DOCUMENT PASSAGE Start Marker
L'Atelier du peintre.

Gustave Flaubert, Théophile Gautier and some others have written articles about her and she was one of four women (Caroline, Jeanne Duval, herself and Marie Daubrun) who inspired Charles Baudelaire's famous work Les Fleurs du Mal. Sabatier and Baudelaire were lovers from 1857 to 1862. Edmond de Goncourt was the first to nickname Sabatier La Présidente. A term used by Gautier in his Lettre à la Présidente, which was published in print in 1890.

One of her contemporaries described Sabatier as: "quite tall and well-proportioned and had very narrow joints and beautiful hands. Her hair was soft as silk, chestnut, and seemed to flatter itself in full waves with a golden sparkle around her head. Her skin was smooth and flawless, her features were regular, she had a small mouth, ready to laugh, and something scanty and witty, but above all she distinguished herself by a haze of triumph that seemed to envelop her like a halo of happiness. She dressed with a lot of taste and fantasy. She did not follow fashion closely, but created her own style. Great artists who frequented her Sunday meetings gave her advice and drew models for her".
DOCUMENT PASSAGE End Marker
EXTRACTED MATERIAL Start Marker
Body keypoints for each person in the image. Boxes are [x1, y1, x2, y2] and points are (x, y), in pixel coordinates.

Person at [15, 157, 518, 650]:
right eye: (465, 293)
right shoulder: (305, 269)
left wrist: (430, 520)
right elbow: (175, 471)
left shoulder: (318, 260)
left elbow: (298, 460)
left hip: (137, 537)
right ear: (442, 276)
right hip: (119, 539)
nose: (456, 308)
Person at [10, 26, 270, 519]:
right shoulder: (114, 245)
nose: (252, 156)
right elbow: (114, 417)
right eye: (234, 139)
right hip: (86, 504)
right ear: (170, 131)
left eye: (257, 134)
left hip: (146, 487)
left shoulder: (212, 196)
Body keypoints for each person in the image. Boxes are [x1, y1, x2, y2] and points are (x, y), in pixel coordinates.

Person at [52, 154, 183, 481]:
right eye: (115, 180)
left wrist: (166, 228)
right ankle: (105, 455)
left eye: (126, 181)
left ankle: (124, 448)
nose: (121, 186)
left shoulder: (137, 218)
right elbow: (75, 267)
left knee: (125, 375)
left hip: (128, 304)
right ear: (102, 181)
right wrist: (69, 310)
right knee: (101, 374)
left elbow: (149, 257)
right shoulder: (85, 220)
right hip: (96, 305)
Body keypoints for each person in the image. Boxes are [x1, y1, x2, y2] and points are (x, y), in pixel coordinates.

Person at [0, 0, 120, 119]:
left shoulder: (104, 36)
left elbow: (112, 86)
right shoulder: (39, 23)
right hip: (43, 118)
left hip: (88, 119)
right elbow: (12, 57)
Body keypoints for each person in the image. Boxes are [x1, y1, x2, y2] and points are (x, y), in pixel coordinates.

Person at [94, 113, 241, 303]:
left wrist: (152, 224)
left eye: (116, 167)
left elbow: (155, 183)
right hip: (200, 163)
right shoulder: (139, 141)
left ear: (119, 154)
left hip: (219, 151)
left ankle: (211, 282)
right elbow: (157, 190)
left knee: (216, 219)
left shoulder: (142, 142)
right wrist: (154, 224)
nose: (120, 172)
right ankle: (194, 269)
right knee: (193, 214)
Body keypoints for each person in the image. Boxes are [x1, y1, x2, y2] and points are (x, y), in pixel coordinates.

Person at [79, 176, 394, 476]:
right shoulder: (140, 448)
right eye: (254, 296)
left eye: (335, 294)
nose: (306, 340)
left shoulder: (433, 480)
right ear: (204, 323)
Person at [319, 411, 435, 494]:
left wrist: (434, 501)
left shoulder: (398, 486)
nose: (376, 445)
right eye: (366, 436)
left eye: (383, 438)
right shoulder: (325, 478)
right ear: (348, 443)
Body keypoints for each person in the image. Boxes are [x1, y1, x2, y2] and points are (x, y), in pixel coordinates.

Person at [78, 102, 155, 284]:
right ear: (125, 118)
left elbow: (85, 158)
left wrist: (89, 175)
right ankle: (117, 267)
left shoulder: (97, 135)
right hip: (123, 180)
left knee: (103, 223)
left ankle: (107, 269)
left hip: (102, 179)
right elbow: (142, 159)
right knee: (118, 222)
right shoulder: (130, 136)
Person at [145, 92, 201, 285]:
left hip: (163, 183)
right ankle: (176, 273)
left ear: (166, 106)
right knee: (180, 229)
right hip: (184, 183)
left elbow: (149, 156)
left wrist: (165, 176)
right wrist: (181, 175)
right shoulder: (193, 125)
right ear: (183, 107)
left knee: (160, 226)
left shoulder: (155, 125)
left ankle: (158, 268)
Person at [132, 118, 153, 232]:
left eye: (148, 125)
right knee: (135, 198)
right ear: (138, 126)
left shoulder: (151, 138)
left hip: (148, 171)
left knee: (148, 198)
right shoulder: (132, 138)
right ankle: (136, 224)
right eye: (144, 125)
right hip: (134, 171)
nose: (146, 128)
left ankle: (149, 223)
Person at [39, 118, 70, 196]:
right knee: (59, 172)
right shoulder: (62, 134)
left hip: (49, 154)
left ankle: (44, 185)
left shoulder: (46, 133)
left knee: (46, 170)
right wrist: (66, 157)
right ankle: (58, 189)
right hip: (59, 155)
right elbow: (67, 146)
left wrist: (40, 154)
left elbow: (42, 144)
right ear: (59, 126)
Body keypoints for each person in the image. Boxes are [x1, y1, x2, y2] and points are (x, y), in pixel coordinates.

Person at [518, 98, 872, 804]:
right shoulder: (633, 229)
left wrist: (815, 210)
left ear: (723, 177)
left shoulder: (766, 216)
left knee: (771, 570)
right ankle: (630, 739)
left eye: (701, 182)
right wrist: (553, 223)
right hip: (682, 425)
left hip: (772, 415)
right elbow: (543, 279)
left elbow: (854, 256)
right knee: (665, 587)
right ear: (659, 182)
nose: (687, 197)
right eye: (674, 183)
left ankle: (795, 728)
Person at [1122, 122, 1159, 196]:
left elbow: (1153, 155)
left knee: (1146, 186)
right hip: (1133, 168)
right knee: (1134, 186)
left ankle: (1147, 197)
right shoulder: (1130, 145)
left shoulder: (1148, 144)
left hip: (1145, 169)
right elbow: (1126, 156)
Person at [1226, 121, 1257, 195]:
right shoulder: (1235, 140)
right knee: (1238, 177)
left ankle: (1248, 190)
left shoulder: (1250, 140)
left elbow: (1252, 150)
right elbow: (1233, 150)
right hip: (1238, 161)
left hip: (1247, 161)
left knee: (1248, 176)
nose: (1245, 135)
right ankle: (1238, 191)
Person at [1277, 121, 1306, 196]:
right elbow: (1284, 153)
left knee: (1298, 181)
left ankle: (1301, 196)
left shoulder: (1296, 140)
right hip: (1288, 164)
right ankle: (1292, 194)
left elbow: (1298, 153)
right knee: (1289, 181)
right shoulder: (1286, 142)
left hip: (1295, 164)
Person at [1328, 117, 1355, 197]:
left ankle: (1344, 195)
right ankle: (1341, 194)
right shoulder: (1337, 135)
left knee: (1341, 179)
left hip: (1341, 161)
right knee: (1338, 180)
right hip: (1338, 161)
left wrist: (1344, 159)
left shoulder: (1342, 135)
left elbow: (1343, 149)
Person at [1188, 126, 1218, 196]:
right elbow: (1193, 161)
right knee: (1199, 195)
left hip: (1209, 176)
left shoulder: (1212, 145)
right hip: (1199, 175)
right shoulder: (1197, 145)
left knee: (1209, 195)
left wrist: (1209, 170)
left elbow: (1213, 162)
EXTRACTED MATERIAL End Marker
> **WHAT YOU ARE ASKED TO DO**
Quote the entire Sabatier passage word for word. The items have no connection to the Sabatier passage.

> **SOLUTION TO THE EXERCISE**
L'Atelier du peintre.

Gustave Flaubert, Théophile Gautier and some others have written articles about her and she was one of four women (Caroline, Jeanne Duval, herself and Marie Daubrun) who inspired Charles Baudelaire's famous work Les Fleurs du Mal. Sabatier and Baudelaire were lovers from 1857 to 1862. Edmond de Goncourt was the first to nickname Sabatier La Présidente. A term used by Gautier in his Lettre à la Présidente, which was published in print in 1890.

One of her contemporaries described Sabatier as: "quite tall and well-proportioned and had very narrow joints and beautiful hands. Her hair was soft as silk, chestnut, and seemed to flatter itself in full waves with a golden sparkle around her head. Her skin was smooth and flawless, her features were regular, she had a small mouth, ready to laugh, and something scanty and witty, but above all she distinguished herself by a haze of triumph that seemed to envelop her like a halo of happiness. She dressed with a lot of taste and fantasy. She did not follow fashion closely, but created her own style. Great artists who frequented her Sunday meetings gave her advice and drew models for her".